The last we heard from writer/director Tom McCarthy, he was delivering one of the best movies about newspaper journalism in movie history, Spotlight, which would go on to win Best Picture at the 2016 Academy Awards. His directorial follow-up, Stillwater, is another one that feels ripped straight from the headlines, but is actually an original story about an estranged family, clashing cultures, and the lengths people will go to prove their innocence.
Matt Damon plays Bill, an Oklahoma native who works on oil rigs and in construction. His daughter, Allison (Abigail Breslin), is in prison in Marseilles, France, having been convicted of killing her girlfriend five years prior. Bill makes regular trips to France to bring Allison things she needs, although their relationship is strained due to Bill’s extended absences and alcoholism when Allison was younger.
On this return visit, Allison provides Bill with info that she claims will exonerate her. Unable to get Allison’s lawyer or anyone else to investigate for him, Bill sets out on a quest to do it himself.
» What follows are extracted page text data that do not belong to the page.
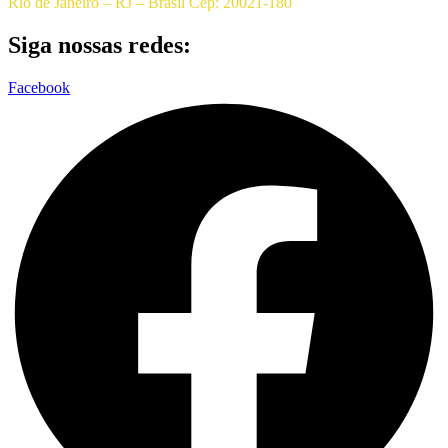
Rio de Janeiro – RJ – Brasil Cep: 20021-180
Siga nossas redes:
Facebook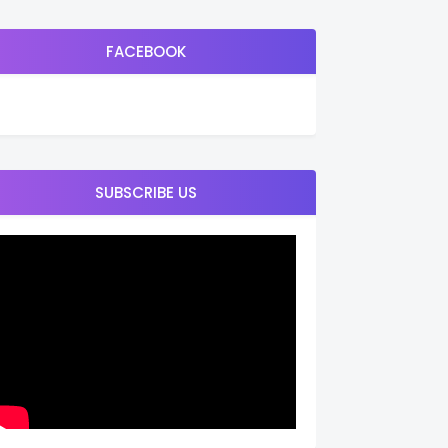
FACEBOOK
SUBSCRIBE US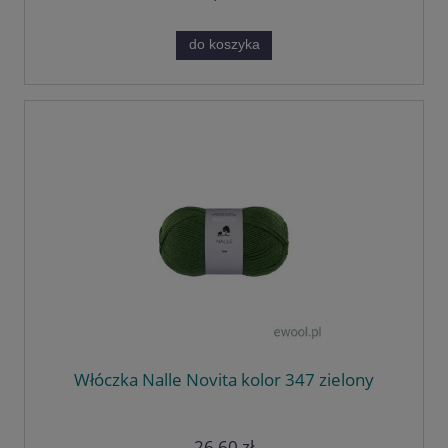
do koszyka
Włóczka Nalle Novita kolor 347 zielony
26,60 zł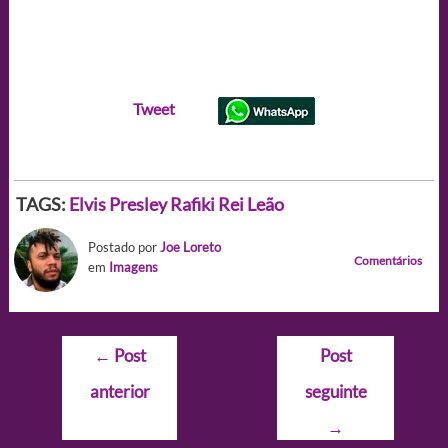
Tweet
TAGS:
Elvis Presley
Rafiki
Rei Leão
Postado por
Joe Loreto
Comentários
em
Imagens
Navegação
←
Post
Post
de
anterior
seguinte
Post
→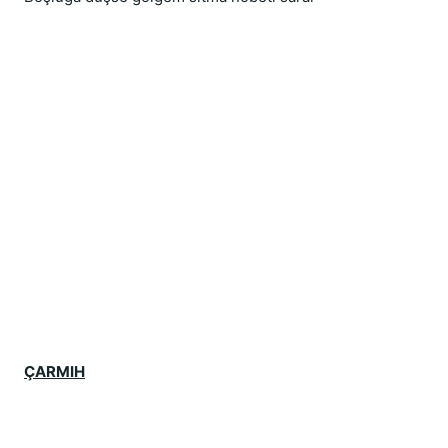
ÇARMIH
That journey soon involves Virginie (Camille Cottin) and her young daughter Maya (Lilou Siauvaud), who not only help Bill with translation duties, but offer him a place to stay when the mission takes longer than expected.
McCarthy, who got help on the script from Marcus Hinchey and French writers Thomas Bidegain and Noé Debré, is not interested in the Liam Neeson Taken version of this kind of story. Although the film occasionally leans in a thriller direction, it is mostly a straight-up drama about a father trying to prove his worth to his estranged daughter. Bill is no superhero; he’s just a regular guy trying to do the best he can in a strange situation.
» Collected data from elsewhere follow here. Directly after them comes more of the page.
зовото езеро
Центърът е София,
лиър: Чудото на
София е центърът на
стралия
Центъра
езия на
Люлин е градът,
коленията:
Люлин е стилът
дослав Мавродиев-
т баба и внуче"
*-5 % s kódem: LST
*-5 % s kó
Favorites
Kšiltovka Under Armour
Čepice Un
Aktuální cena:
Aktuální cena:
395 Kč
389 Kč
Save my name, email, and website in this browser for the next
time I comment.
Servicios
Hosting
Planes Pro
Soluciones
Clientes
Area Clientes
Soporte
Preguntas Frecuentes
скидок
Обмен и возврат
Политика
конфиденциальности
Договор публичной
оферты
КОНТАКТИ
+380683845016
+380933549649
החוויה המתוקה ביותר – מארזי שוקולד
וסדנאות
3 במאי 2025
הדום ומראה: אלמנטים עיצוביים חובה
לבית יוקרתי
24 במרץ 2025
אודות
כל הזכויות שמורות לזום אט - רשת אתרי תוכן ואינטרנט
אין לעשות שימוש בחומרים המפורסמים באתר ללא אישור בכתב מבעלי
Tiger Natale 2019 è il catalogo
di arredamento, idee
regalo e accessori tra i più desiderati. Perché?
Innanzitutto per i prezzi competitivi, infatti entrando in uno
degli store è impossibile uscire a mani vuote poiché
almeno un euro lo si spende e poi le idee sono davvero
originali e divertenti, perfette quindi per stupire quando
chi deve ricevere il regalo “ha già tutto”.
And because it’s not a frantic race to find out whodunit, McCarthy and his team really dig in with their characters, getting to know them on a granular level. At 2 hours and 20 minutes, the film’s pace will test the patience of some, especially those looking for a quick resolution. But for my money, the emotions that come from showing the new bonds Bill is creating and the old one he’s trying to repair give the film much more heft than if they tried to sprint to the finish.
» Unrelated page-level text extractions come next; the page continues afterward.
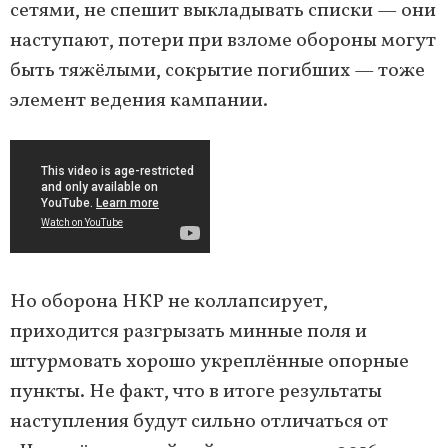
сетями, не спешит выкладывать списки — они
наступают, потери при взломе обороны могут
быть тяжёлыми, сокрытие погибших — тоже
элемент ведения кампании.
Но оборона НКР не коллапсирует,
приходится разгрызать минные поля и
штурмовать хорошо укреплённые опорные
пункты. Не факт, что в итоге результаты
наступления будут сильно отличаться от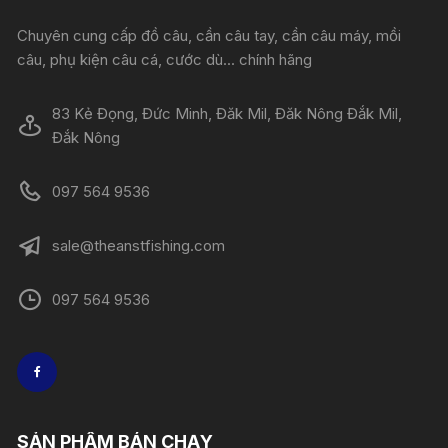
Chuyên cung cấp đồ câu, cần câu tay, cần câu máy, mồi
câu, phụ kiện câu cá, cước dù... chính hãng
83 Kẻ Đọng, Đức Minh, Đăk Mil, Đăk Nông Đắk Mil,
Đắk Nông
097 564 9536
sale@theanstfishing.com
097 564 9536
SẢN PHẨM BÁN CHẠY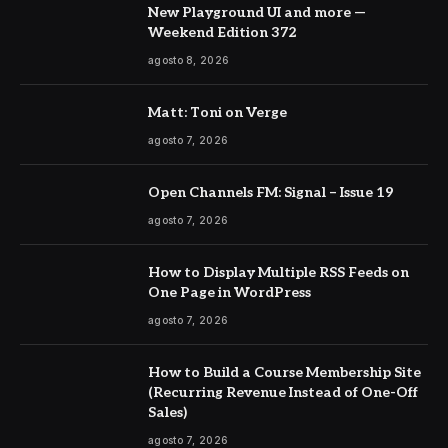
New Playground UI and more —
Weekend Edition 372
agosto 8, 2026
Matt: Toni on Verge
agosto 7, 2026
Open Channels FM: Signal – Issue 19
agosto 7, 2026
How to Display Multiple RSS Feeds on
One Page in WordPress
agosto 7, 2026
How to Build a Course Membership Site
(Recurring Revenue Instead of One-Off
Sales)
agosto 7, 2026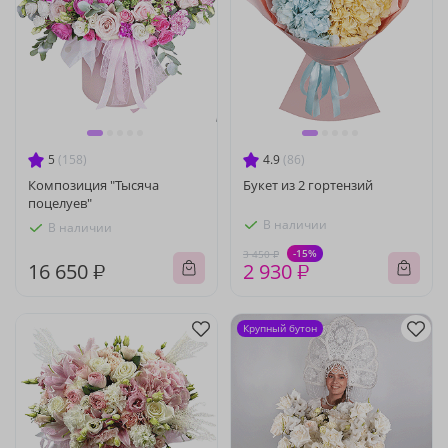
5
(158)
4.9
(86)
Композиция "Тысяча
Букет из 2 гортензий
поцелуев"
В наличии
В наличии
-15%
3 450 ₽
16 650 ₽
2 930 ₽
Крупный бутон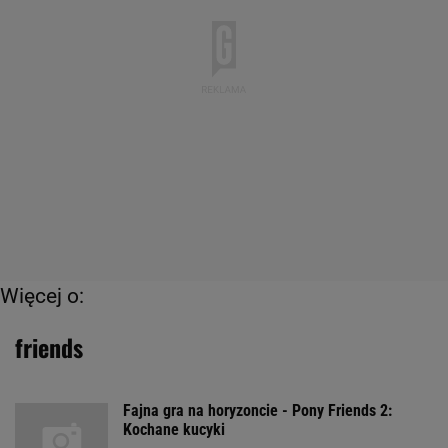
Więcej o:
friends
Fajna gra na horyzoncie - Pony Friends 2:
Kochane kucyki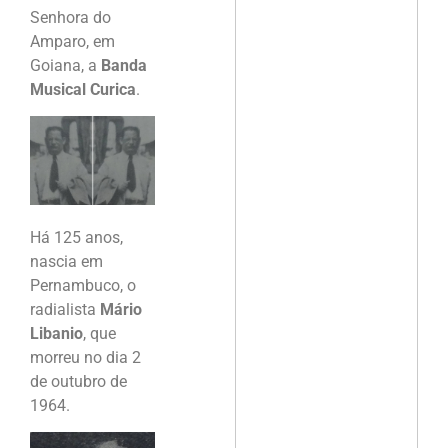
Senhora do
Amparo, em
Goiana, a
Banda
Musical Curica
.
Há 125 anos,
nascia em
Pernambuco, o
radialista
Mário
Libanio
, que
morreu no dia 2
de outubro de
1964.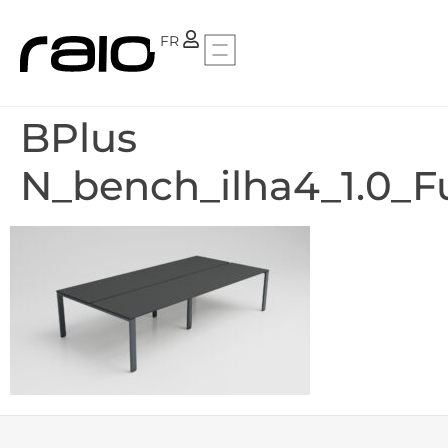
PT
FR
BPlus
N_bench_ilha4_1.0_F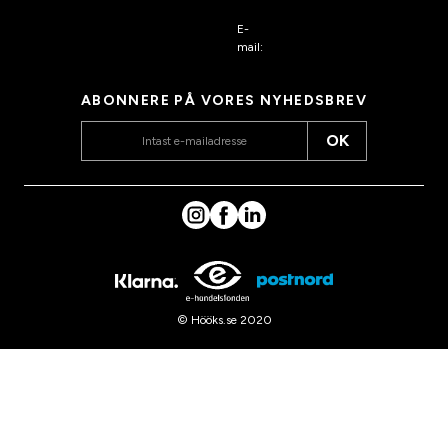
E-
mail:
kundeservice@hook
s.dk
ABONNERE PÅ VORES NYHEDSBREV
OK
© Hööks.se 2020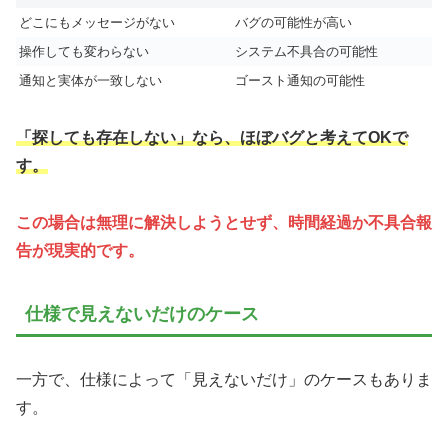
どこにもメッセージがない
バグの可能性が高い
操作しても変わらない
システム不具合の可能性
通知と実体が一致しない
ゴースト通知の可能性
「探しても存在しない」なら、ほぼバグと考えてOKで
す。
この場合は無理に解決しようとせず、時間経過か不具合報
告が現実的です。
仕様で見えないだけのケース
一方で、仕様によって「見えないだけ」のケースもありま
す。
The film tries to play up Bill’s fish-out-of-water status in France, although they could have gone even stronger than they did. Bill initially speaks little French, but the language barrier doesn’t seem to slow him down that much. The fact that he’s from Oklahoma and likely a political conservative is brought up, although very briefly; it would have been better for the issue not to have been raised at all than approached in the tepid way it is.
Damon goes all-in on his character, putting on weight and utilizing an accent that’s effective (although only Oklahoma natives can weigh in on its accuracy). He also makes Bill extremely stoic, someone who rarely goes above his normal monotone. He’s aided greatly by Cottin and especially Siauvaud, who’s making her acting debut. The girl has empathy coming from her pores, and it’s Maya’s relationship with Bill that stands out. Breslin, nominated for an Oscar as a 9-year-old in Little Miss Sunshine, used to be that type of young actor. She’s okay in this role, although her character could have been fleshed out a bit more.
The impact of Stillwater does not build quickly, but the rewards that come from it are still strong. Damon remains one of the best actors working today, and while this character is much different than anyone he’s played before, he has no trouble making him believable and sympathetic.
Stillwater opens in theaters on July 30.